# Start of Records supplied
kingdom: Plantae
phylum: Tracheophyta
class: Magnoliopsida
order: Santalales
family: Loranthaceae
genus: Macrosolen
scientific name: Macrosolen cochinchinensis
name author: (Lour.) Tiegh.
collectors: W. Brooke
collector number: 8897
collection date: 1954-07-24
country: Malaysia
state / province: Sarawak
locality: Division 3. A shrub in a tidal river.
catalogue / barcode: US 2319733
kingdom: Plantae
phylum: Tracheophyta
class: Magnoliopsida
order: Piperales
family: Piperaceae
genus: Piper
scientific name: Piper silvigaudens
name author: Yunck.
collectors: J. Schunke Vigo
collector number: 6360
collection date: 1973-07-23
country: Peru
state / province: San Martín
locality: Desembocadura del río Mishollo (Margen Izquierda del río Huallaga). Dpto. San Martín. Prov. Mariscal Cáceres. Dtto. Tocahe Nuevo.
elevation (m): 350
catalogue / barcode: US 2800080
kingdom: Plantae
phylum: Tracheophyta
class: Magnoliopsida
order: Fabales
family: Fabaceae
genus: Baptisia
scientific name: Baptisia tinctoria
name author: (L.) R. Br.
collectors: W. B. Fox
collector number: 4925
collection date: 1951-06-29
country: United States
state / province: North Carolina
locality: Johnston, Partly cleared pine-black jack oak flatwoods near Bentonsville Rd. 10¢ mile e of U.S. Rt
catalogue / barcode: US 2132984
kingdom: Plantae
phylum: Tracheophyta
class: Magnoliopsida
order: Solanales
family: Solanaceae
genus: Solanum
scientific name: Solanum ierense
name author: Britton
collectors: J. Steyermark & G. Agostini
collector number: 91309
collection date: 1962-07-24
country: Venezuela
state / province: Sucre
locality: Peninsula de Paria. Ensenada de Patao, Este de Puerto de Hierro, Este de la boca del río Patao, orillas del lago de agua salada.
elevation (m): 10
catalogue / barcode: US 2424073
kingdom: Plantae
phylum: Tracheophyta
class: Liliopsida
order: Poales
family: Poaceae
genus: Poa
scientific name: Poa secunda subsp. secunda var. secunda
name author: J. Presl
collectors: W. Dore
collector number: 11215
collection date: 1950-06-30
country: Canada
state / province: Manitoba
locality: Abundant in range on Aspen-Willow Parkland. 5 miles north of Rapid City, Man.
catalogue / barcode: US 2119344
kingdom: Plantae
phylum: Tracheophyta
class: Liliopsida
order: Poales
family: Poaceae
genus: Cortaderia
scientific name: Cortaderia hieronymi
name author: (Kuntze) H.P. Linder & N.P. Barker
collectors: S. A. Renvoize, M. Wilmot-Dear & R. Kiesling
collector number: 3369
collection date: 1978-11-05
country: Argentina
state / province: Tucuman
# End of Records supplied
▸ **Task to carry out**
Rename the field "state / province" to "region" throughout the records above, and reproduce every line with nothing else altered.

▸ **Complete answer**
kingdom: Plantae
phylum: Tracheophyta
class: Magnoliopsida
order: Santalales
family: Loranthaceae
genus: Macrosolen
scientific name: Macrosolen cochinchinensis
name author: (Lour.) Tiegh.
collectors: W. Brooke
collector number: 8897
collection date: 1954-07-24
country: Malaysia
region: Sarawak
locality: Division 3. A shrub in a tidal river.
catalogue / barcode: US 2319733
kingdom: Plantae
phylum: Tracheophyta
class: Magnoliopsida
order: Piperales
family: Piperaceae
genus: Piper
scientific name: Piper silvigaudens
name author: Yunck.
collectors: J. Schunke Vigo
collector number: 6360
collection date: 1973-07-23
country: Peru
region: San Martín
locality: Desembocadura del río Mishollo (Margen Izquierda del río Huallaga). Dpto. San Martín. Prov. Mariscal Cáceres. Dtto. Tocahe Nuevo.
elevation (m): 350
catalogue / barcode: US 2800080
kingdom: Plantae
phylum: Tracheophyta
class: Magnoliopsida
order: Fabales
family: Fabaceae
genus: Baptisia
scientific name: Baptisia tinctoria
name author: (L.) R. Br.
collectors: W. B. Fox
collector number: 4925
collection date: 1951-06-29
country: United States
region: North Carolina
locality: Johnston, Partly cleared pine-black jack oak flatwoods near Bentonsville Rd. 10¢ mile e of U.S. Rt
catalogue / barcode: US 2132984
kingdom: Plantae
phylum: Tracheophyta
class: Magnoliopsida
order: Solanales
family: Solanaceae
genus: Solanum
scientific name: Solanum ierense
name author: Britton
collectors: J. Steyermark & G. Agostini
collector number: 91309
collection date: 1962-07-24
country: Venezuela
region: Sucre
locality: Peninsula de Paria. Ensenada de Patao, Este de Puerto de Hierro, Este de la boca del río Patao, orillas del lago de agua salada.
elevation (m): 10
catalogue / barcode: US 2424073
kingdom: Plantae
phylum: Tracheophyta
class: Liliopsida
order: Poales
family: Poaceae
genus: Poa
scientific name: Poa secunda subsp. secunda var. secunda
name author: J. Presl
collectors: W. Dore
collector number: 11215
collection date: 1950-06-30
country: Canada
region: Manitoba
locality: Abundant in range on Aspen-Willow Parkland. 5 miles north of Rapid City, Man.
catalogue / barcode: US 2119344
kingdom: Plantae
phylum: Tracheophyta
class: Liliopsida
order: Poales
family: Poaceae
genus: Cortaderia
scientific name: Cortaderia hieronymi
name author: (Kuntze) H.P. Linder & N.P. Barker
collectors: S. A. Renvoize, M. Wilmot-Dear & R. Kiesling
collector number: 3369
collection date: 1978-11-05
country: Argentina
region: Tucuman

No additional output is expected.